PRIME MINISTER MODI ended one artificial debate when he refuted the allegation that his party would change the Constitution if re-elected. I quote his exact words in a speech in Barmer on April 13: “As far as the Constitution is concerned, even if Babasaheb Ambedkar himself comes, he cannot abolish it. The Constitution is the Gita, Ramayana, Mahabharata, Bible and Quran for government.”
ON A BRIEF VISIT to a semi-distant Singapore, I found yet another of those inexplicable things that defeat common sense. Covid has inflicted some curious casualties. Singapore Airlines, among the best on the international skyway, stopped giving excellent playing cards during Covid using, implicitly, the transition of germs as an excuse. It now offers “Ultimate Antiseptic Wipes” called Zappy. Zappy claims its product has been “tested by UK lab” and guarantees the destruction of “99.99%” of “harmful germs”.

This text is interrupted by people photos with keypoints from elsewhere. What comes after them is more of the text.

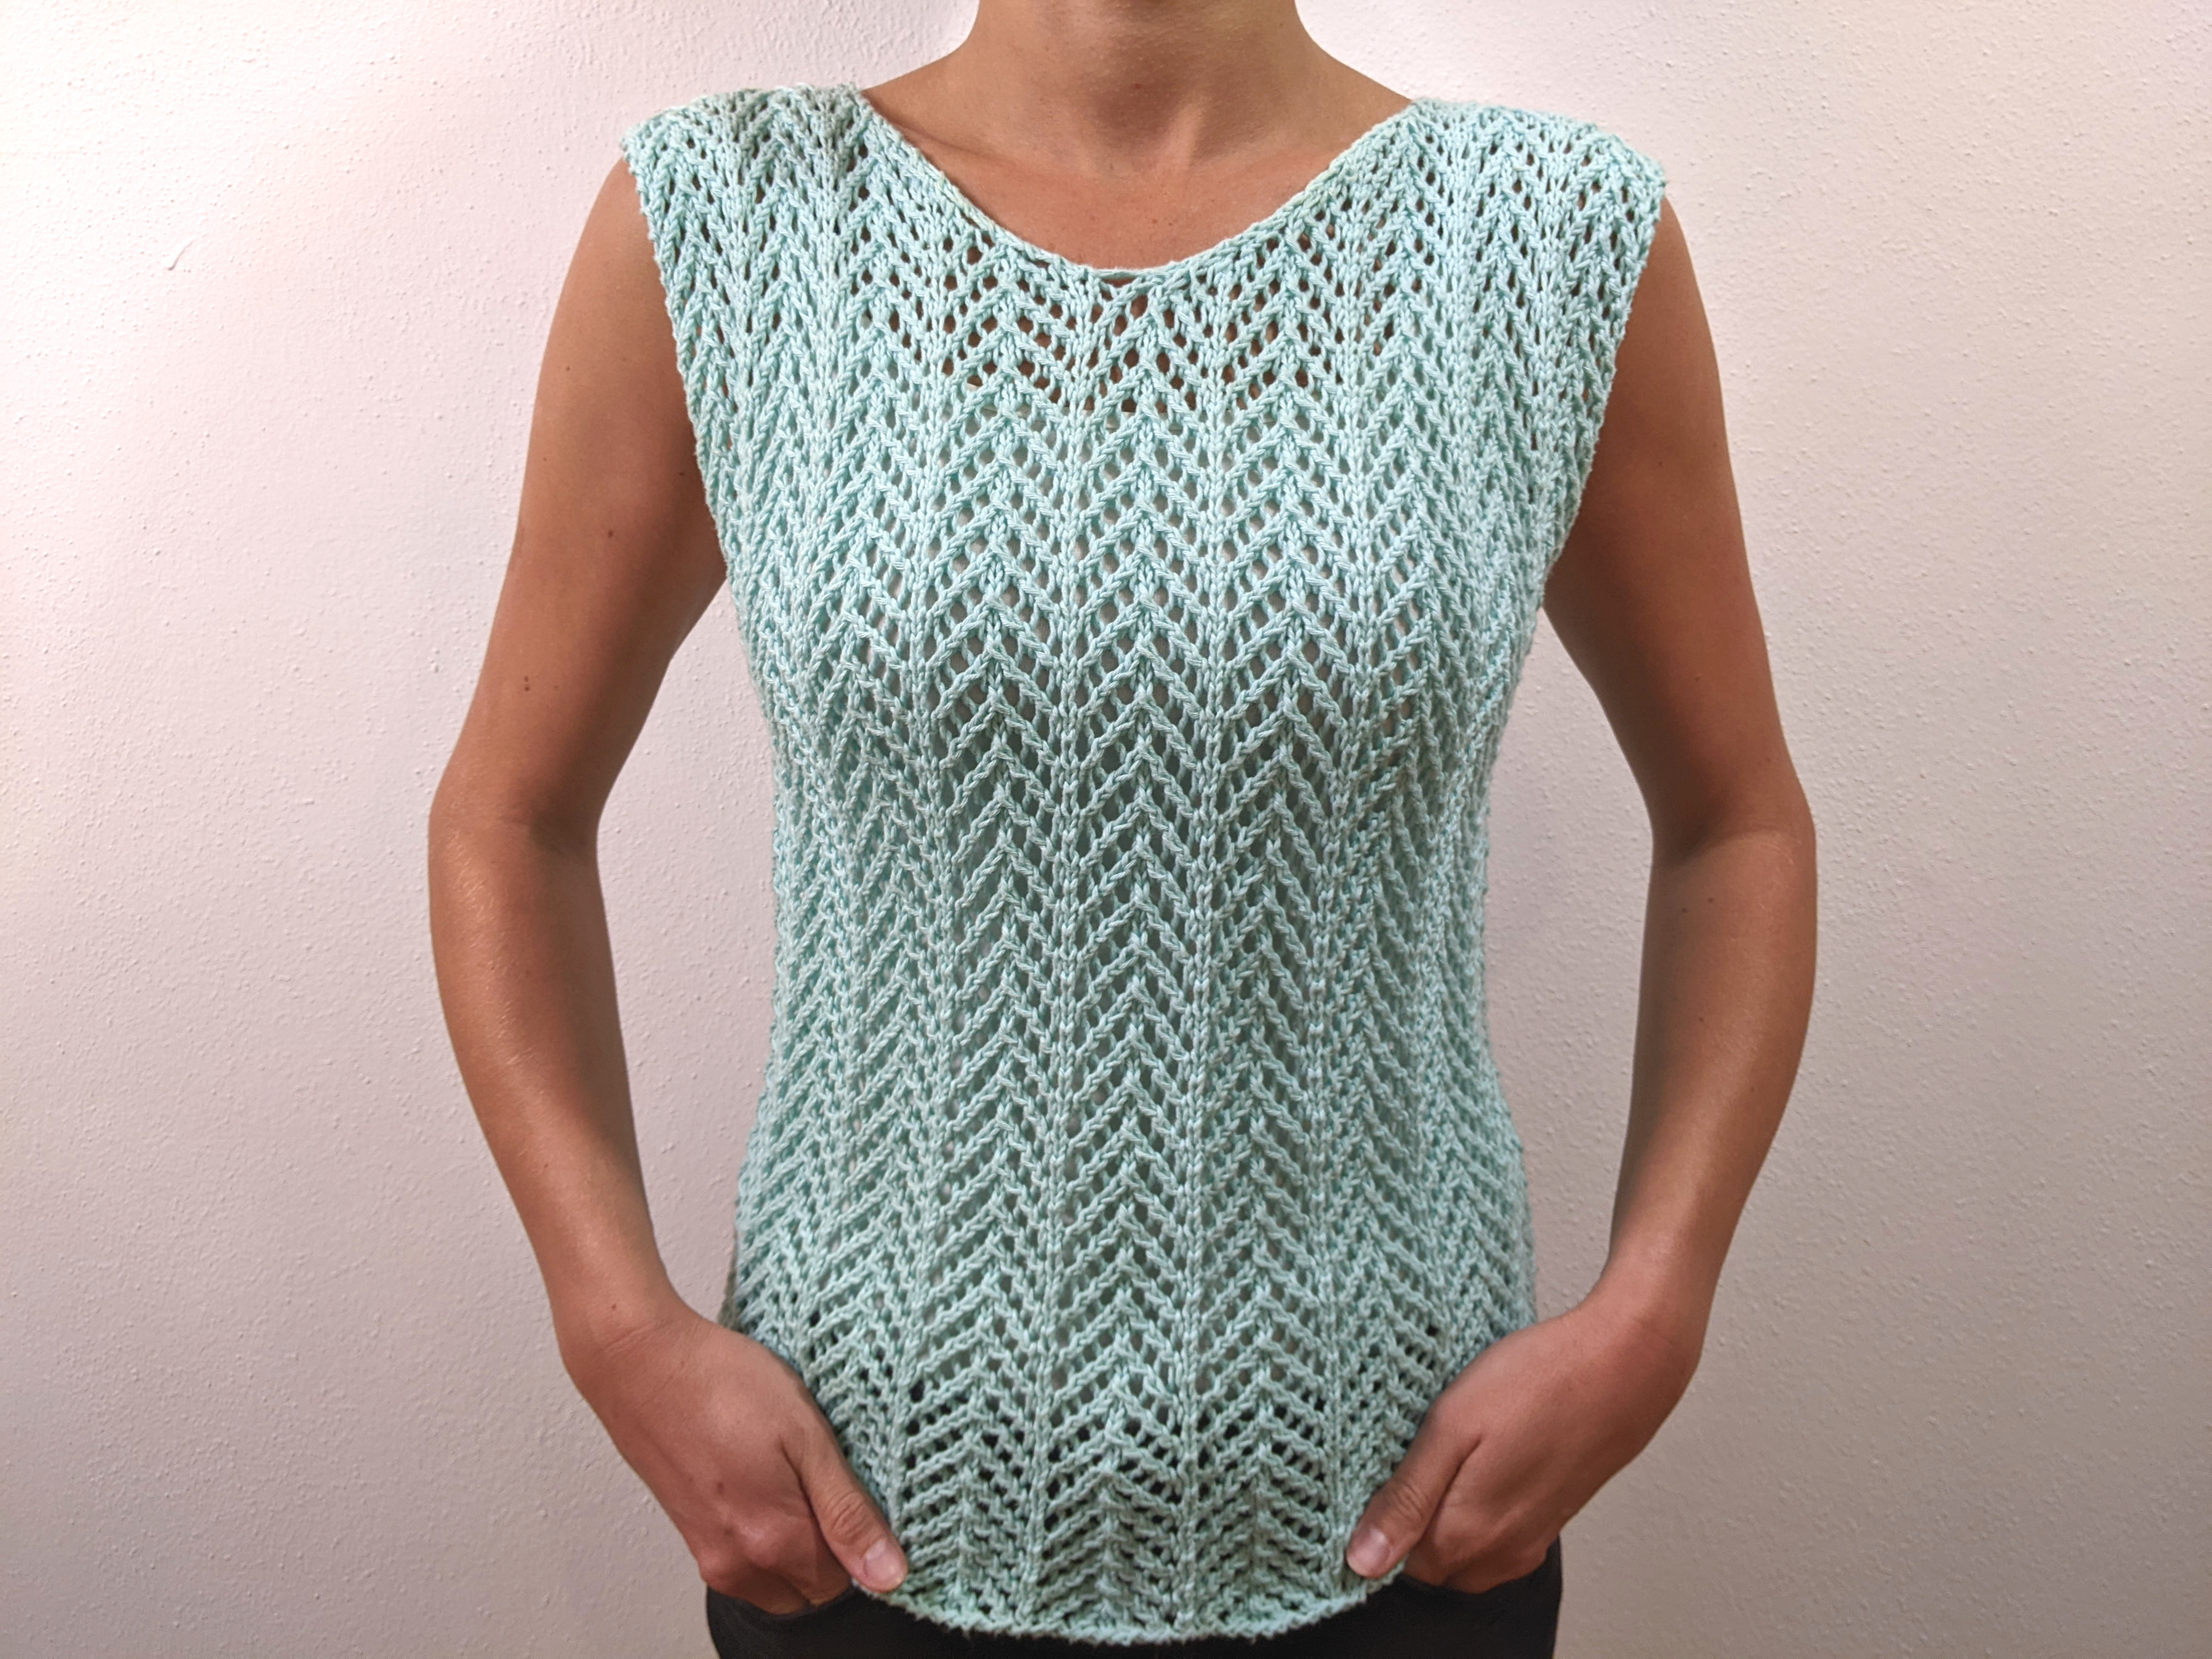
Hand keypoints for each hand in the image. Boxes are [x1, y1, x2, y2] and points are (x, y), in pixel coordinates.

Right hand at [564, 1304, 908, 1613]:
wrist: (641, 1361)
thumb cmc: (723, 1383)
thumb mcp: (806, 1435)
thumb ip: (847, 1512)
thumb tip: (889, 1575)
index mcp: (774, 1541)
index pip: (844, 1583)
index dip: (860, 1541)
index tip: (857, 1494)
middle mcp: (738, 1564)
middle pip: (809, 1589)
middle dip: (829, 1551)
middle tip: (825, 1480)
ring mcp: (707, 1552)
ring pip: (775, 1579)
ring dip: (794, 1545)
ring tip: (792, 1476)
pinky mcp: (689, 1532)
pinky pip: (742, 1560)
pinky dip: (761, 1535)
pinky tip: (761, 1477)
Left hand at [1344, 1290, 1700, 1592]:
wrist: (1625, 1365)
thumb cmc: (1538, 1382)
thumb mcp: (1452, 1426)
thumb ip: (1407, 1498)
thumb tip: (1362, 1562)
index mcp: (1464, 1535)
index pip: (1390, 1561)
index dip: (1375, 1518)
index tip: (1376, 1469)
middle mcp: (1497, 1553)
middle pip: (1426, 1560)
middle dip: (1409, 1519)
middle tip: (1412, 1452)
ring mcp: (1528, 1541)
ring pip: (1462, 1551)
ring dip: (1445, 1514)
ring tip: (1449, 1451)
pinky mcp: (1549, 1522)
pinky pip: (1496, 1537)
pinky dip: (1479, 1510)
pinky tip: (1485, 1460)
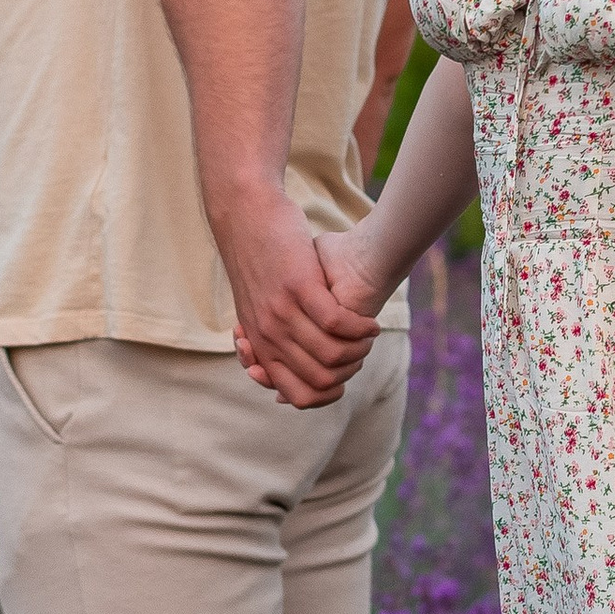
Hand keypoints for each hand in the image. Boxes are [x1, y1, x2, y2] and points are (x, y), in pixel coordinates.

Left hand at [213, 184, 379, 409]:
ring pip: (333, 354)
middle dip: (351, 371)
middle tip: (361, 350)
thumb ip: (268, 340)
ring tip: (368, 335)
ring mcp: (284, 313)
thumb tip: (277, 372)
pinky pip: (337, 322)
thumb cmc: (257, 261)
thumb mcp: (254, 308)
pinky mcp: (299, 287)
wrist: (245, 217)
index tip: (343, 375)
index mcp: (262, 345)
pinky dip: (360, 327)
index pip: (299, 396)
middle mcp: (271, 335)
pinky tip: (368, 321)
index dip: (330, 395)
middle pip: (322, 379)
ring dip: (360, 349)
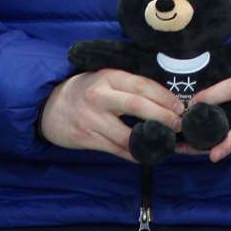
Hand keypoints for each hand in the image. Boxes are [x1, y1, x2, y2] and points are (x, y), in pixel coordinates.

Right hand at [39, 70, 184, 160]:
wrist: (49, 106)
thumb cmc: (85, 91)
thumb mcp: (105, 80)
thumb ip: (129, 88)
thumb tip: (165, 100)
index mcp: (109, 77)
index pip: (142, 86)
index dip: (165, 97)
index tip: (181, 107)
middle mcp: (100, 97)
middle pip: (138, 107)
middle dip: (164, 117)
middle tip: (180, 125)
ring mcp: (92, 119)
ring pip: (128, 134)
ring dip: (152, 141)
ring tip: (168, 142)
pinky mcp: (87, 139)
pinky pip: (117, 150)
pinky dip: (136, 154)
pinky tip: (149, 153)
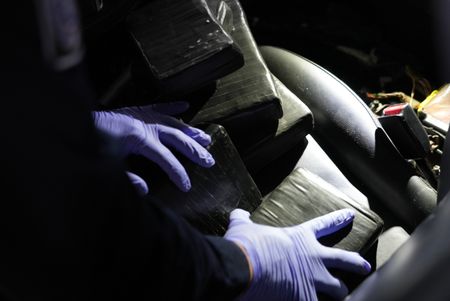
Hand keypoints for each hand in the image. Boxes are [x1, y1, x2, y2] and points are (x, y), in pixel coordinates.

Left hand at [93, 102, 214, 192]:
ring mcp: (143, 116)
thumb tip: (145, 190)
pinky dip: (173, 106)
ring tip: (206, 138)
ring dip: (191, 130)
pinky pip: (159, 106)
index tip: (187, 186)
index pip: (166, 159)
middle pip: (177, 138)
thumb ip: (128, 179)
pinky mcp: (137, 110)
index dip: (178, 173)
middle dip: (194, 151)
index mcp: (140, 140)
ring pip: (174, 122)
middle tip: (209, 161)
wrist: (78, 122)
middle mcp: (146, 125)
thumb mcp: (108, 165)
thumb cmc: (92, 145)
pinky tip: (185, 106)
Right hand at [224, 209, 370, 300]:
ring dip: (339, 293)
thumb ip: (243, 220)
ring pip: (338, 290)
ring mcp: (313, 281)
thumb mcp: (243, 227)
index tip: (350, 216)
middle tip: (364, 266)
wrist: (244, 266)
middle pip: (345, 260)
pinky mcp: (305, 299)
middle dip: (356, 263)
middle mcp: (314, 259)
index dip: (337, 220)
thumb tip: (237, 214)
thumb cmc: (246, 244)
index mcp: (301, 238)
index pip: (324, 225)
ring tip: (341, 296)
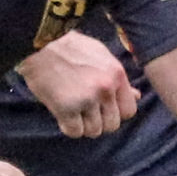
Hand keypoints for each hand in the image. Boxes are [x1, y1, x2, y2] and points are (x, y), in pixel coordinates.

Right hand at [19, 31, 135, 136]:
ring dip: (83, 125)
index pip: (129, 111)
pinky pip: (74, 132)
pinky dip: (68, 126)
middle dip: (99, 122)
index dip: (116, 113)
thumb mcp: (100, 55)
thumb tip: (137, 96)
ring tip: (73, 111)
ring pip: (93, 131)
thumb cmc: (69, 46)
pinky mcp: (66, 108)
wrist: (40, 43)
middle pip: (112, 125)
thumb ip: (117, 78)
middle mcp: (105, 88)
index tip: (103, 108)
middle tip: (85, 111)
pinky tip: (62, 114)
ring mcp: (86, 99)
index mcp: (116, 74)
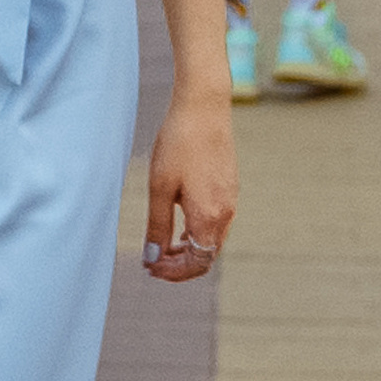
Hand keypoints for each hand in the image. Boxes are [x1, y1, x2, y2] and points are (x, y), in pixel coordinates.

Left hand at [143, 85, 235, 280]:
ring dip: (188, 249)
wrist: (204, 108)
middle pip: (207, 256)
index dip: (174, 272)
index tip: (150, 269)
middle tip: (152, 262)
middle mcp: (226, 213)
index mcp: (209, 216)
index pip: (197, 263)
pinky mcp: (229, 188)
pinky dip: (197, 232)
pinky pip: (216, 223)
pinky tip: (178, 224)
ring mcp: (231, 200)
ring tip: (162, 246)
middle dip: (180, 265)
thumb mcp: (160, 188)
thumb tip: (153, 258)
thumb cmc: (178, 144)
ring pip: (212, 240)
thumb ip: (158, 226)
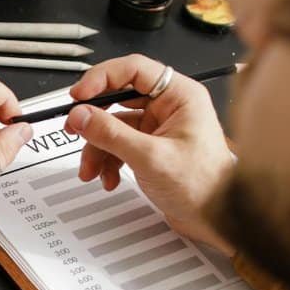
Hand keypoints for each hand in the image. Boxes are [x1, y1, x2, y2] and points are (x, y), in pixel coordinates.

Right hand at [65, 55, 235, 254]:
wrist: (215, 219)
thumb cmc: (203, 186)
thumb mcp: (150, 157)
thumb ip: (111, 134)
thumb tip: (81, 115)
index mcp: (179, 96)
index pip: (133, 70)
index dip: (101, 79)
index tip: (78, 96)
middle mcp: (169, 107)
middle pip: (118, 98)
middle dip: (94, 119)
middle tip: (74, 127)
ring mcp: (158, 127)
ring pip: (113, 125)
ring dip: (97, 148)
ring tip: (91, 168)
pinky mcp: (150, 146)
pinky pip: (117, 144)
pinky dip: (107, 160)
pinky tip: (108, 177)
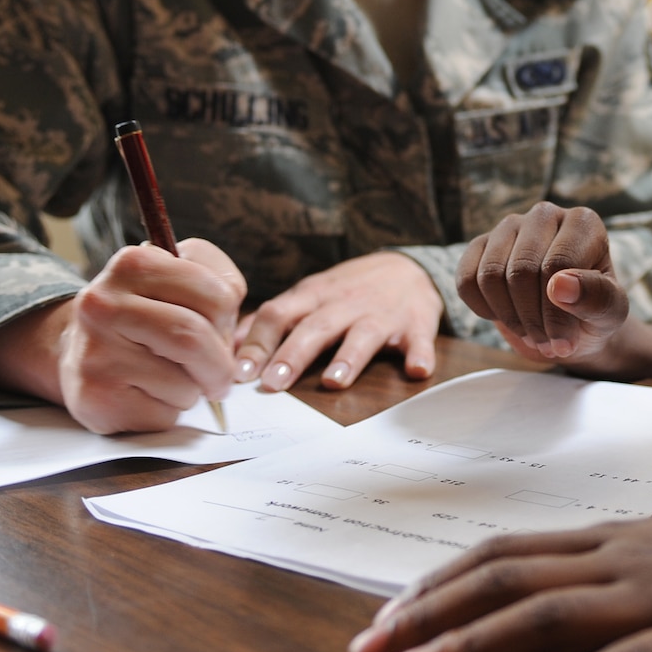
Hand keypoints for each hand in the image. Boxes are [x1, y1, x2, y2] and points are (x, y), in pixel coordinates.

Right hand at [0, 238, 246, 433]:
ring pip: (182, 384)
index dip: (230, 322)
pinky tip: (147, 395)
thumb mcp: (181, 279)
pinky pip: (161, 414)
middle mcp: (103, 303)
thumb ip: (219, 284)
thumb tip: (230, 329)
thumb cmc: (147, 314)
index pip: (217, 295)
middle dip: (220, 366)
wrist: (80, 350)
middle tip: (219, 377)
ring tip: (171, 379)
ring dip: (193, 391)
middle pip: (193, 339)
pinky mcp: (93, 397)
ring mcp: (93, 352)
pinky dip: (169, 412)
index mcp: (133, 264)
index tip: (220, 331)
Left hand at [233, 252, 441, 391]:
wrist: (408, 268)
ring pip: (362, 335)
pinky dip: (420, 355)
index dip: (257, 342)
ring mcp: (381, 315)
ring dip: (349, 358)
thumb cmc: (348, 290)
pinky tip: (416, 370)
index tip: (239, 373)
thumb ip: (273, 319)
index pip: (278, 314)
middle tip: (273, 384)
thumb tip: (230, 344)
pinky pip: (420, 341)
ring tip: (334, 383)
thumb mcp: (308, 295)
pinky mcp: (416, 325)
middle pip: (315, 327)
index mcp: (313, 296)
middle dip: (293, 354)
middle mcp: (344, 304)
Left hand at [347, 495, 651, 651]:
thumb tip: (544, 590)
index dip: (437, 584)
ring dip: (472, 647)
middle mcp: (625, 560)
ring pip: (549, 616)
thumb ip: (613, 566)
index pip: (505, 553)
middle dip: (429, 616)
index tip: (382, 617)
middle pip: (506, 581)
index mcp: (616, 539)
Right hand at [456, 203, 630, 362]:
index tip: (564, 343)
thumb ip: (597, 298)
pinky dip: (483, 308)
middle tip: (548, 342)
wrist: (570, 326)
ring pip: (491, 274)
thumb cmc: (594, 314)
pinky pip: (466, 280)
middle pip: (521, 269)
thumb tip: (560, 285)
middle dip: (532, 318)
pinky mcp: (481, 246)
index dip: (556, 312)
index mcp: (583, 223)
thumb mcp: (610, 314)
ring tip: (532, 332)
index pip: (557, 265)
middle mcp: (545, 215)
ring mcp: (509, 227)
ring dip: (509, 316)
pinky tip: (506, 315)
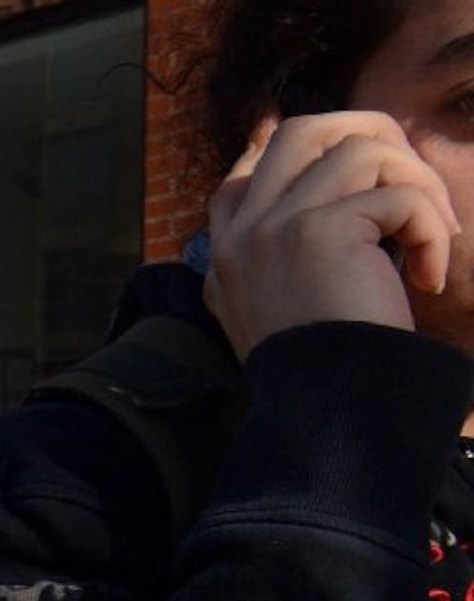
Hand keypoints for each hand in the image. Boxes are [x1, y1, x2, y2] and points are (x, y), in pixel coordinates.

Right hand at [206, 113, 459, 353]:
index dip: (297, 144)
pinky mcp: (317, 229)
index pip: (248, 169)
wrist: (323, 409)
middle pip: (305, 130)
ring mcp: (274, 225)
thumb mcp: (281, 306)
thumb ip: (282, 251)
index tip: (341, 146)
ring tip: (432, 238)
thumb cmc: (319, 367)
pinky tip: (429, 275)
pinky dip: (431, 232)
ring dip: (419, 186)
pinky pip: (399, 198)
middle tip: (410, 184)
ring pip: (364, 149)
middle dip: (374, 137)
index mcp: (229, 252)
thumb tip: (297, 189)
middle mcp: (242, 232)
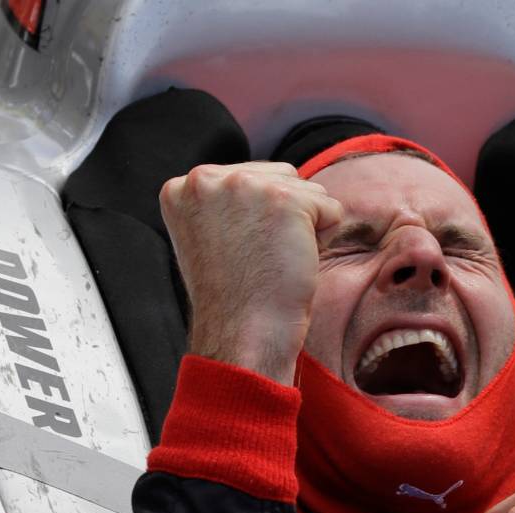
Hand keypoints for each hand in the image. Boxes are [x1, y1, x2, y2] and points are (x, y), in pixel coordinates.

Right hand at [159, 162, 343, 384]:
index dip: (258, 220)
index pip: (249, 178)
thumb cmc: (234, 299)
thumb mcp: (211, 237)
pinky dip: (324, 239)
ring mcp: (244, 185)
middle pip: (281, 177)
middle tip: (260, 259)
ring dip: (305, 227)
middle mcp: (207, 177)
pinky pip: (331, 208)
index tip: (239, 254)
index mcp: (183, 188)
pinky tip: (294, 263)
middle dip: (284, 217)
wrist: (242, 334)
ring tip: (275, 261)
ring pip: (308, 190)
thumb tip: (271, 182)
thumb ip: (228, 204)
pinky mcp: (283, 198)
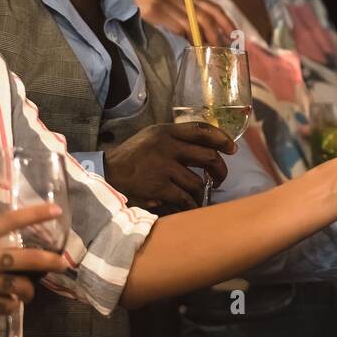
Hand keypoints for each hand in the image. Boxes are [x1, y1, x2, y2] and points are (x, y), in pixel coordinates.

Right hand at [0, 204, 69, 323]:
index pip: (10, 220)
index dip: (36, 214)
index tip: (57, 211)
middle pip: (27, 258)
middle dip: (50, 261)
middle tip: (64, 263)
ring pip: (20, 287)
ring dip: (29, 290)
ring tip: (29, 292)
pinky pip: (5, 307)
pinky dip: (10, 306)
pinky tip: (9, 305)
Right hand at [103, 121, 236, 210]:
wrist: (104, 176)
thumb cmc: (131, 159)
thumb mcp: (150, 139)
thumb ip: (175, 139)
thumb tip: (207, 146)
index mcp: (165, 132)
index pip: (202, 129)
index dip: (222, 139)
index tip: (232, 149)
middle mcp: (166, 146)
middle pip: (208, 156)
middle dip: (220, 170)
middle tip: (219, 179)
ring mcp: (162, 167)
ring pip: (198, 182)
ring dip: (202, 193)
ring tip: (199, 197)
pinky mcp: (158, 188)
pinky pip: (185, 199)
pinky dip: (191, 205)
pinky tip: (189, 207)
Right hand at [136, 0, 237, 46]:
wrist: (119, 8)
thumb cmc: (149, 17)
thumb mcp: (171, 14)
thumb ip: (189, 22)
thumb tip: (213, 43)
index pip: (213, 7)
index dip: (226, 22)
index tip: (234, 36)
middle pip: (206, 17)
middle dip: (216, 36)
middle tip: (222, 51)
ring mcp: (167, 4)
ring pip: (194, 25)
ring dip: (203, 42)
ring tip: (207, 54)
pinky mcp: (158, 13)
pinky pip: (180, 29)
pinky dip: (188, 41)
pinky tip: (192, 51)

I am now absolutely determined to become acquainted with the 00.01 per cent germs which are resolutely resistant to these wipes, as certified by the surprisingly anonymous “UK lab”. These germs must be the toughest minority on the planet. They have survived all efforts at extermination by the mighty “UK lab”. For some reason unknown to formal English, this entity describes itself as a lab rather than a laboratory. My other objective is to meet the scientists working in the “UK lab” if for no other reason than to recommend them for the Nobel Prize in balderdash. Why, and indeed how, do some of the best corporations in the world fall for such bunkum?